Reproduce the text lines of every record below verbatim, omitting the pictures.

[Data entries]
★ ★ ★ ★ ★
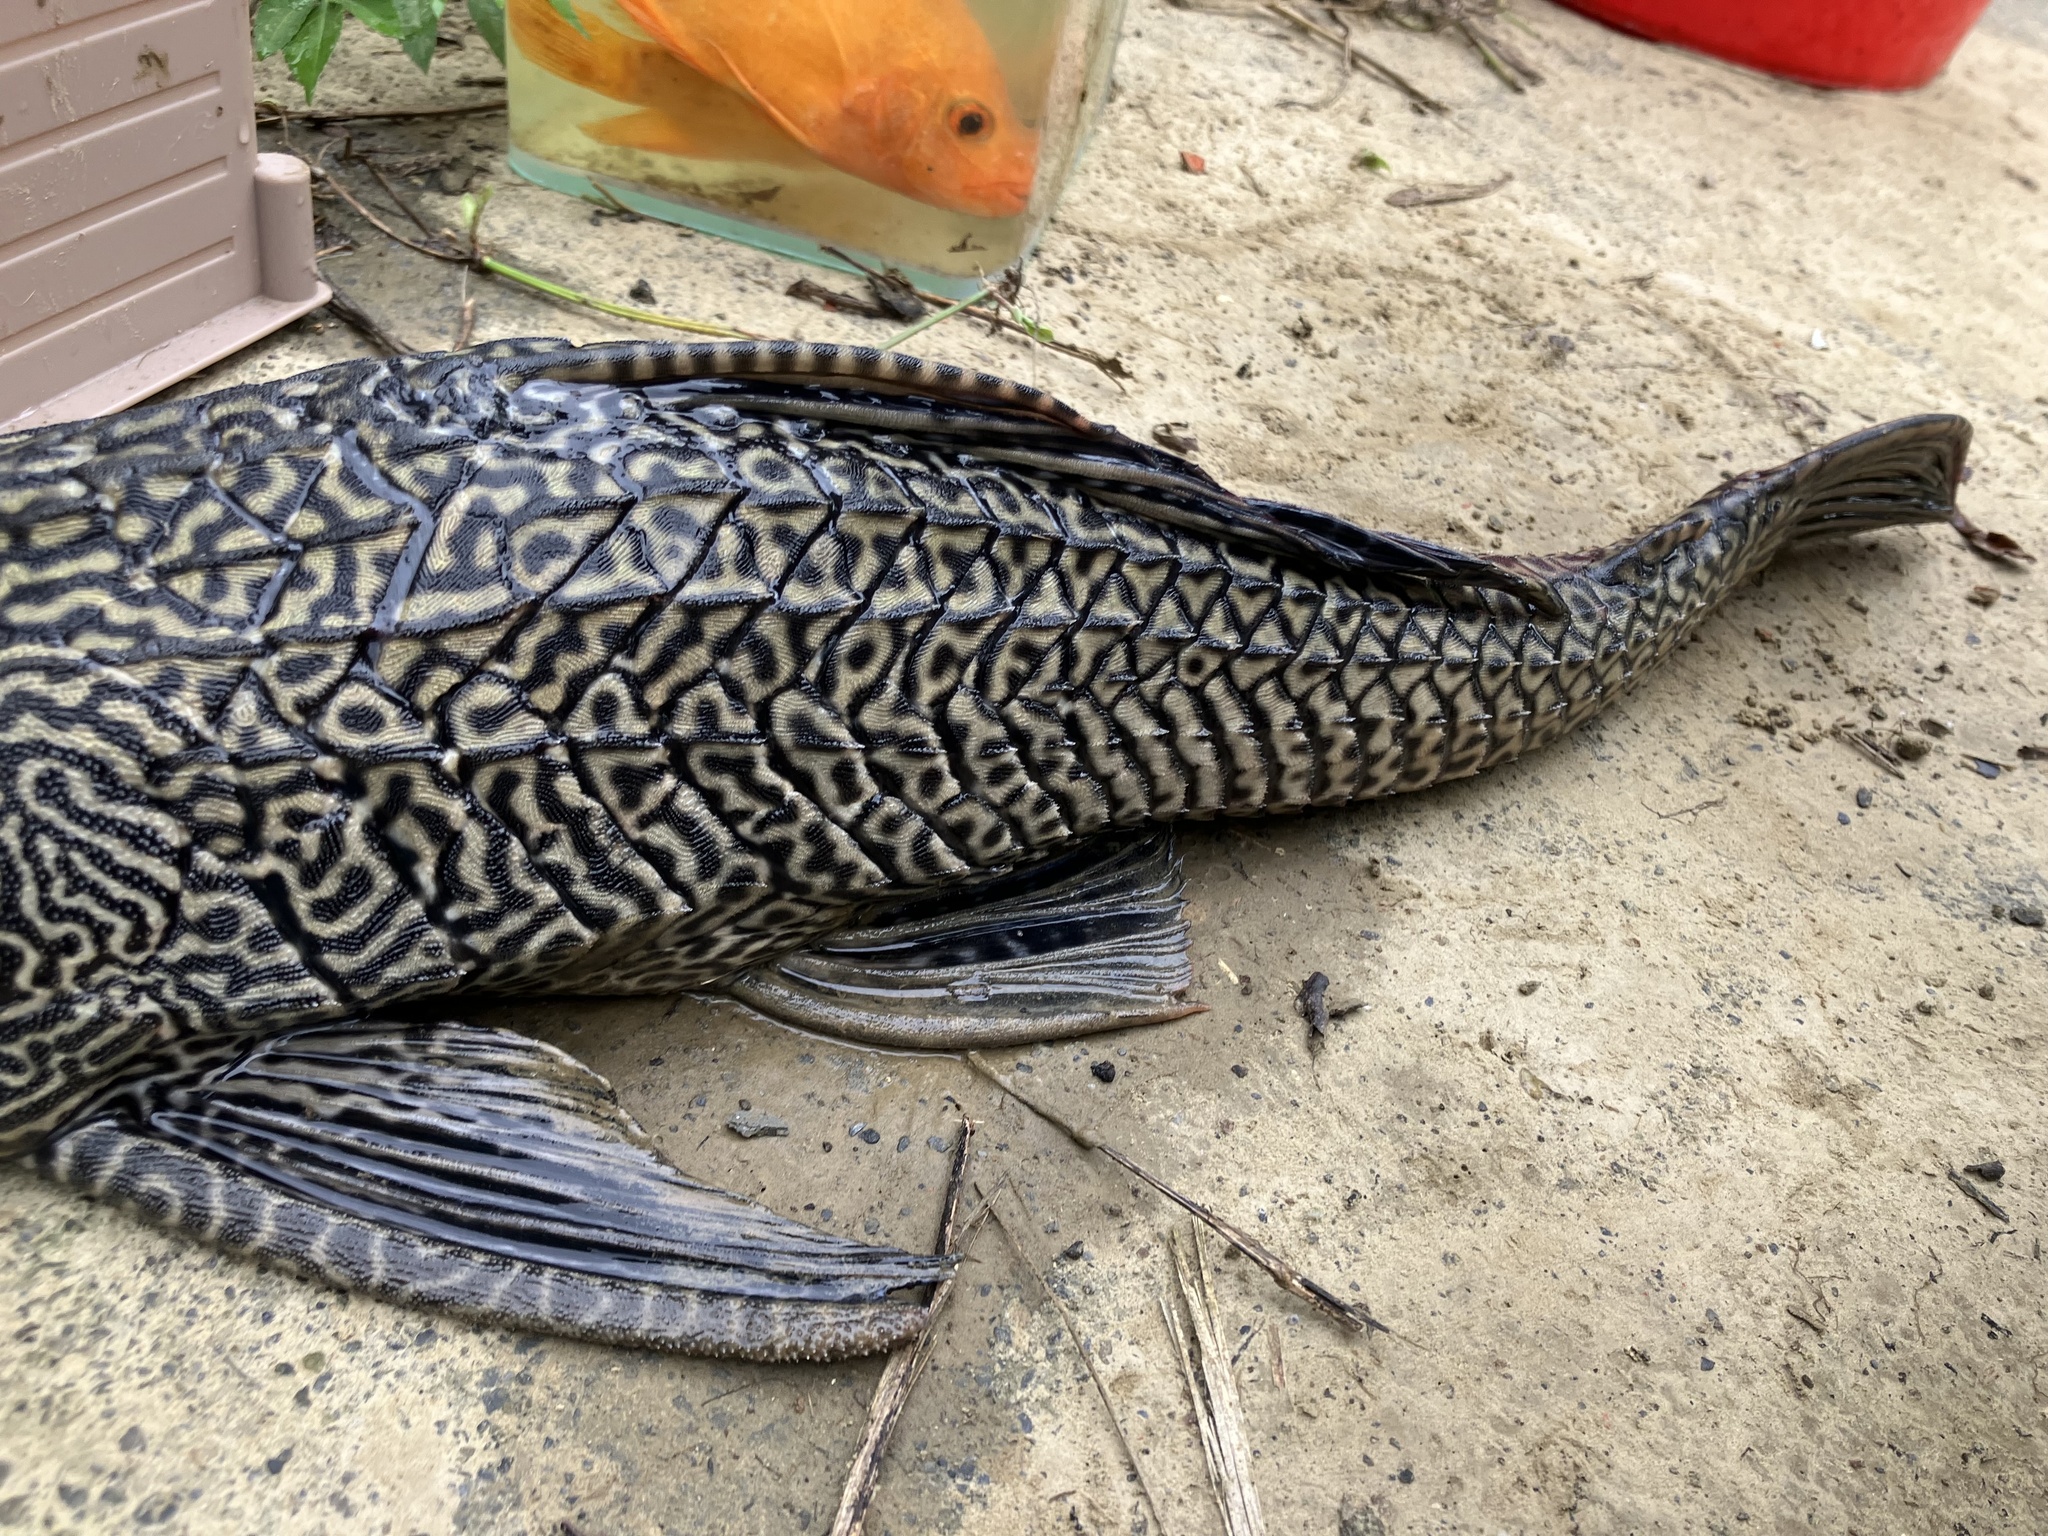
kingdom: Animalia
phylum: Chordata
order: Siluriformes
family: Loricariidae
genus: Pterygoplichthys
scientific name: Pterygoplichthys
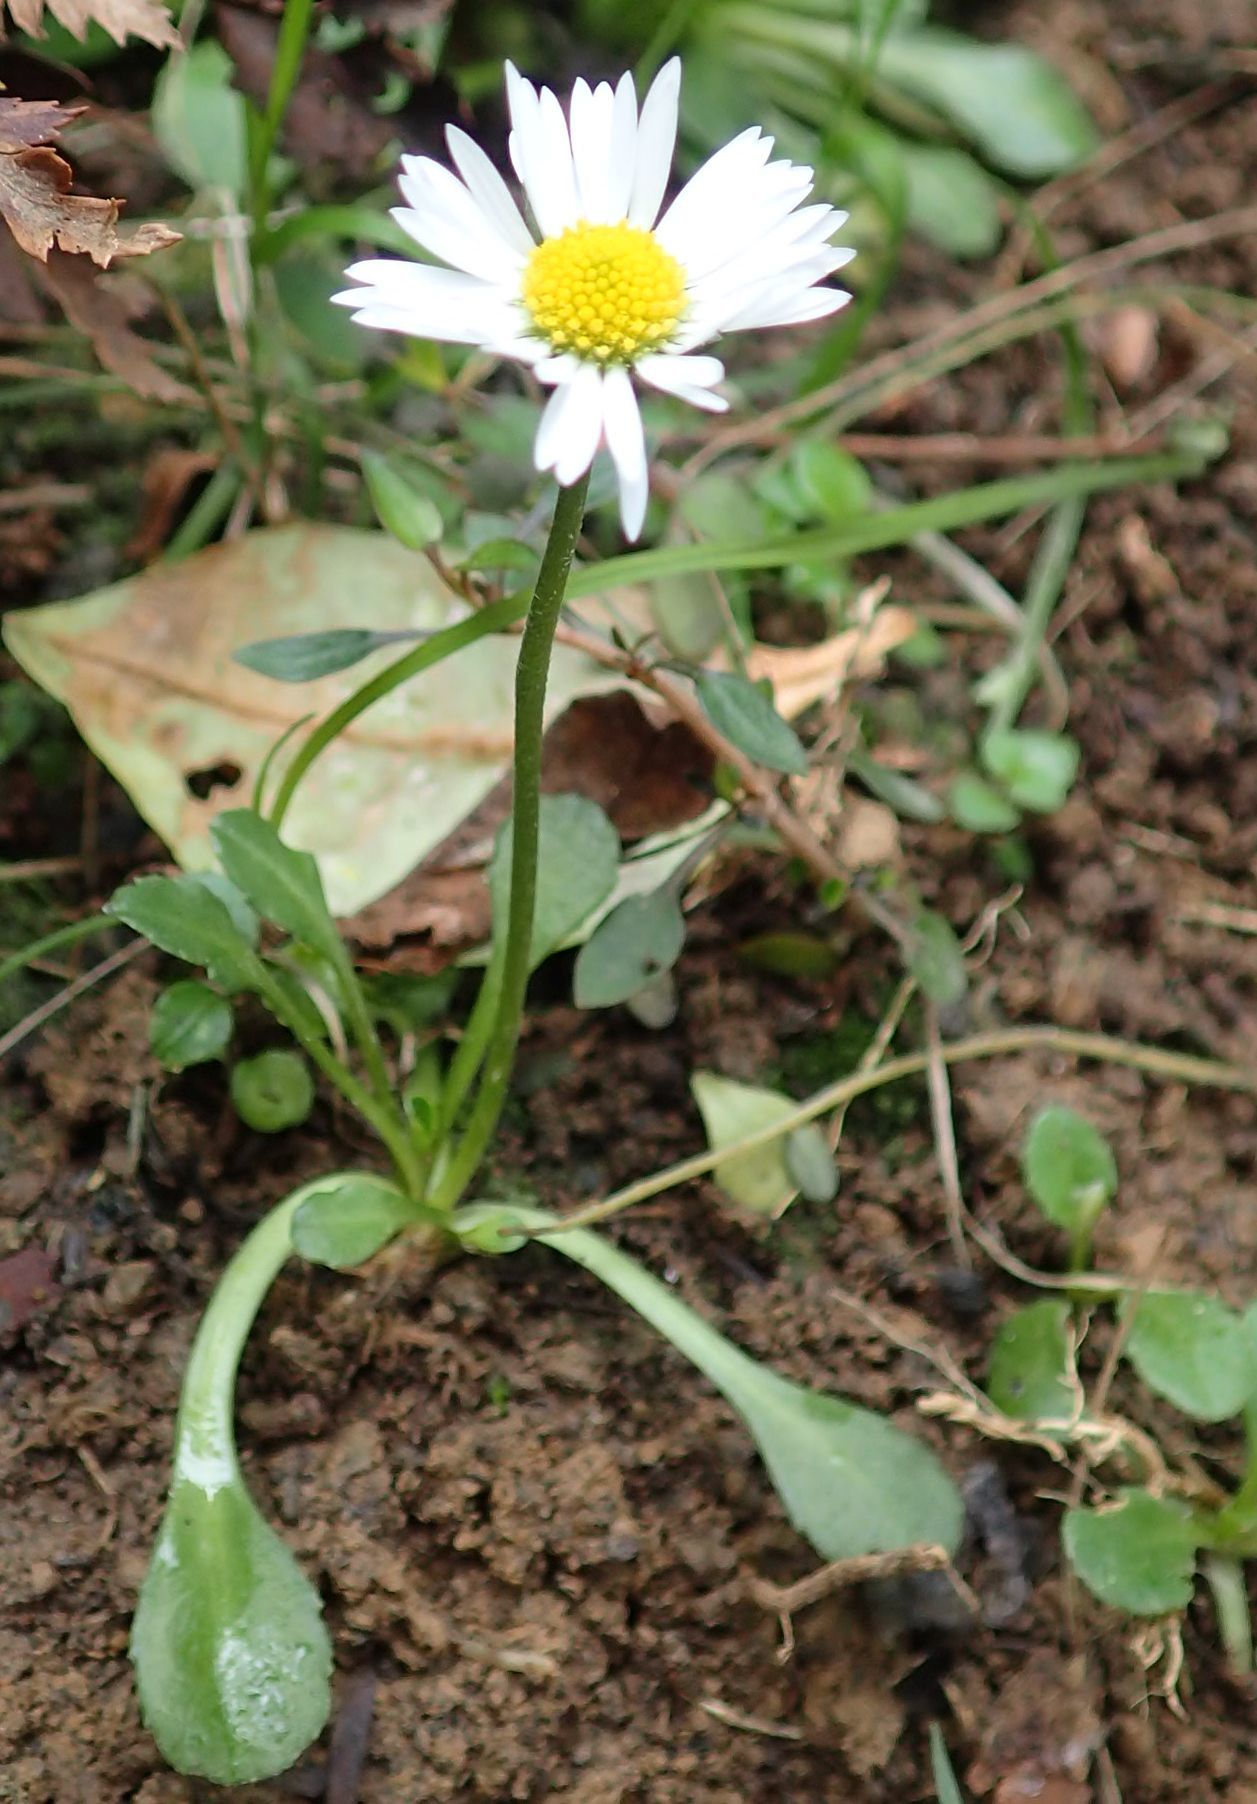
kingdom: Plantae
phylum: Tracheophyta
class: Magnoliopsida
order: Asterales
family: Asteraceae
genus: Bellis
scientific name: Bellis perennis
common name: Lawndaisy
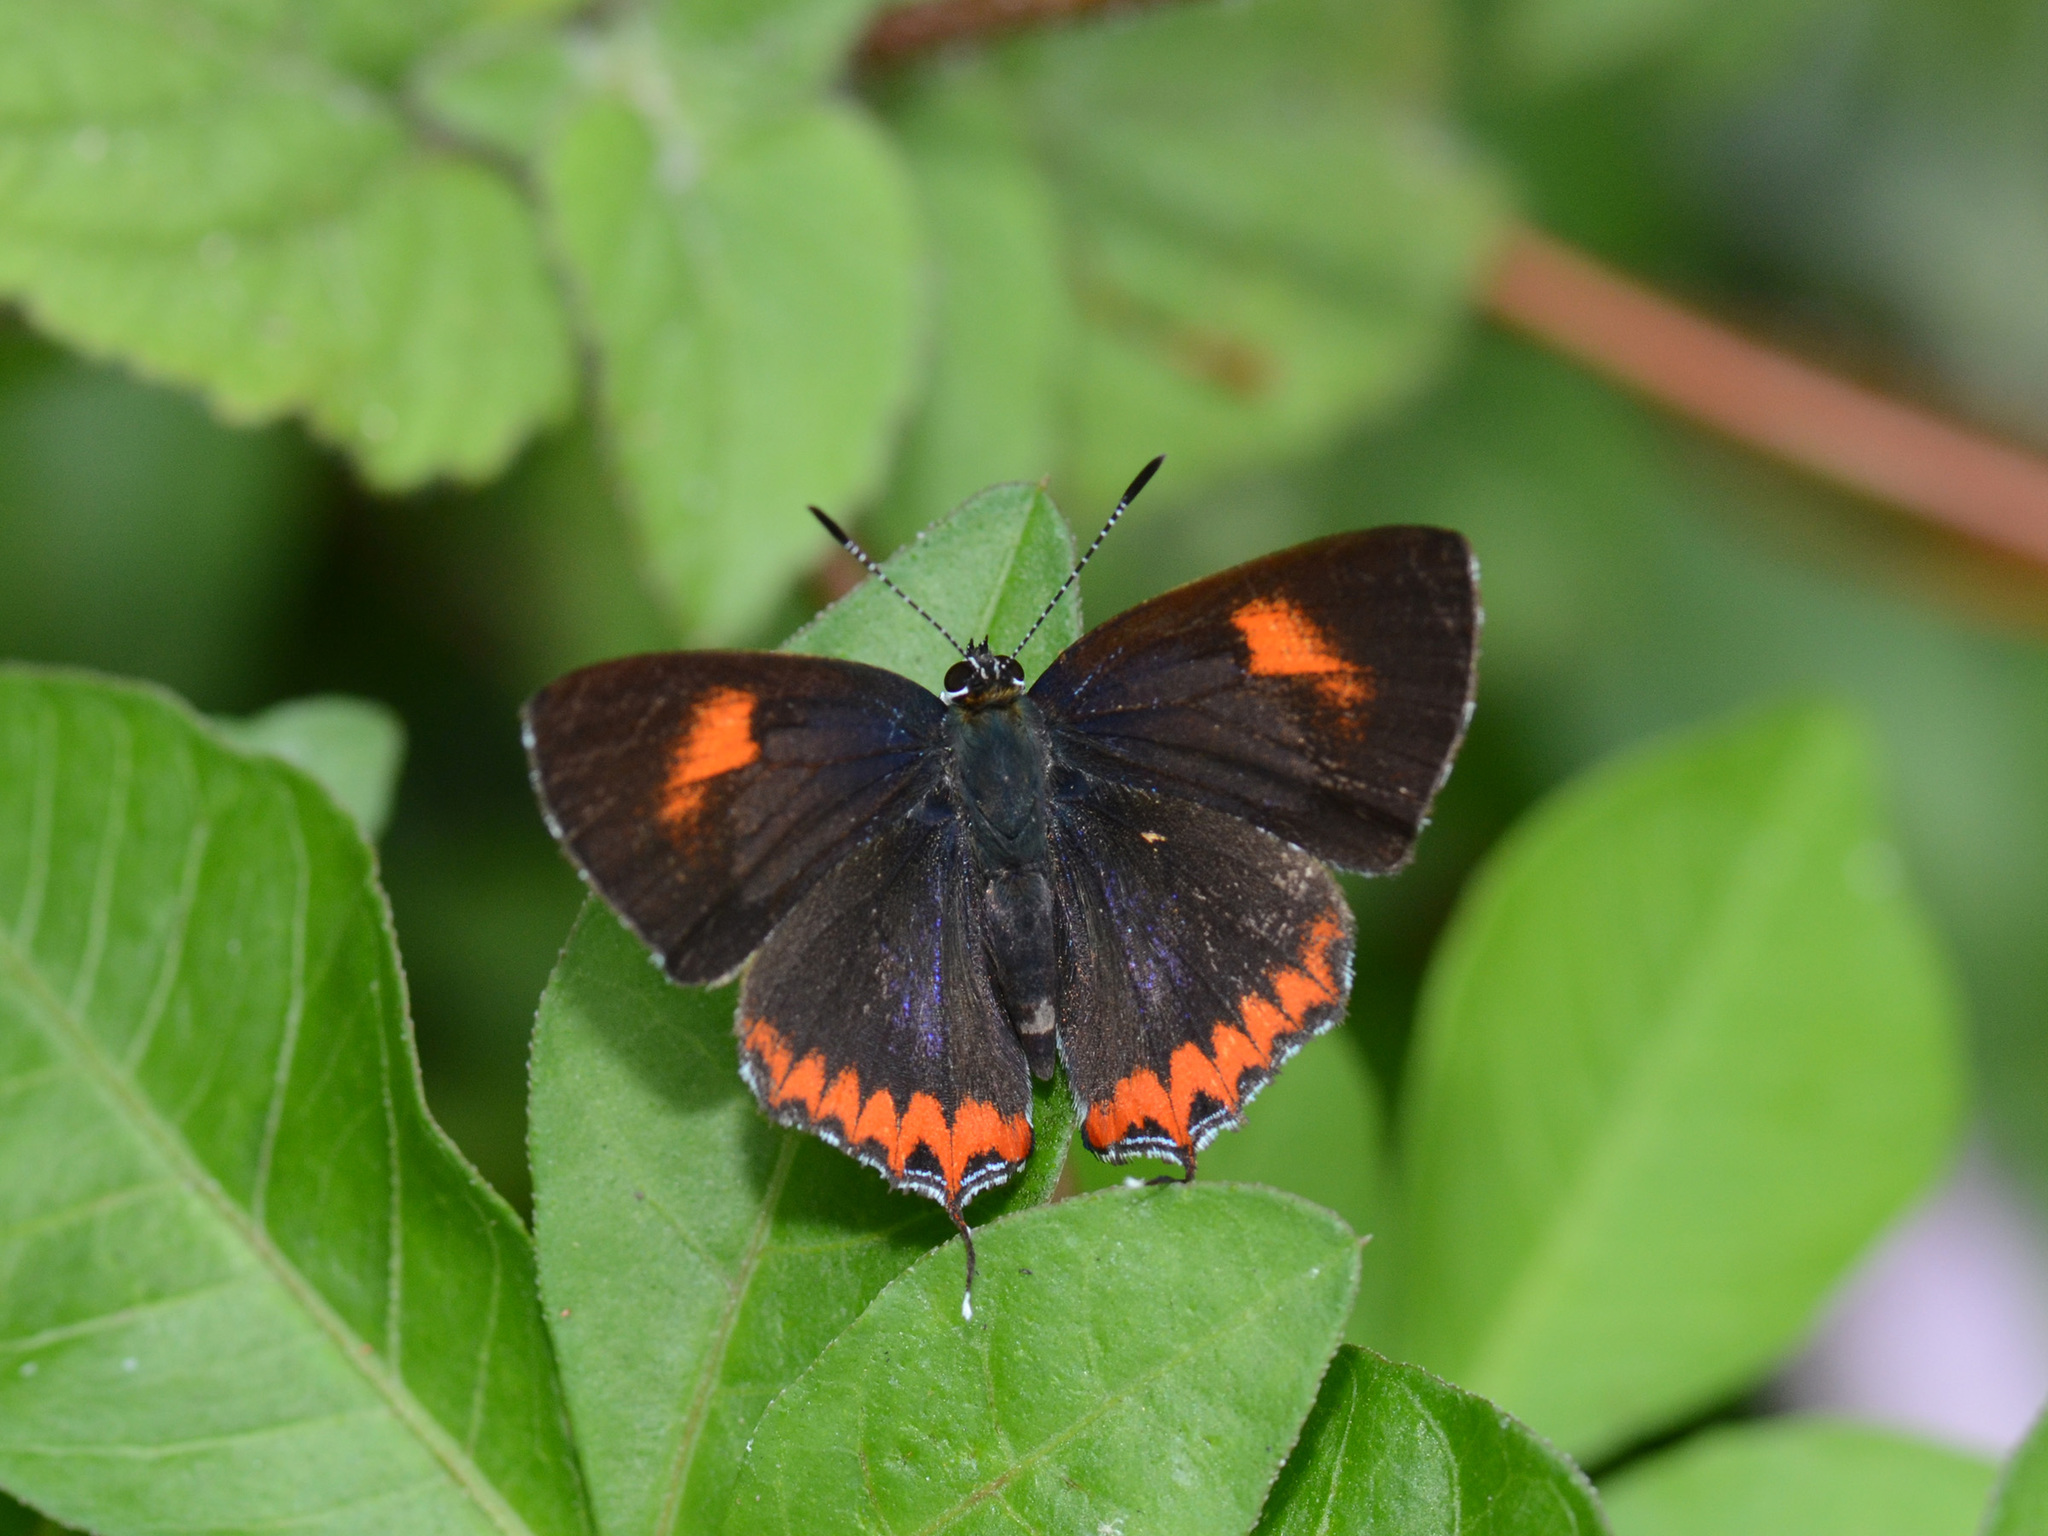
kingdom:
★ ★ ★ ★ ★
◆ Full output:
kingdom: Animalia
phylum: Chordata
order: Siluriformes
family: Loricariidae
genus: Pterygoplichthys
scientific name: Pterygoplichthys
kingdom: Plantae
phylum: Tracheophyta
class: Magnoliopsida
order: Asterales
family: Asteraceae
genus: Bellis
scientific name: Bellis perennis
common name: Lawndaisy
kingdom:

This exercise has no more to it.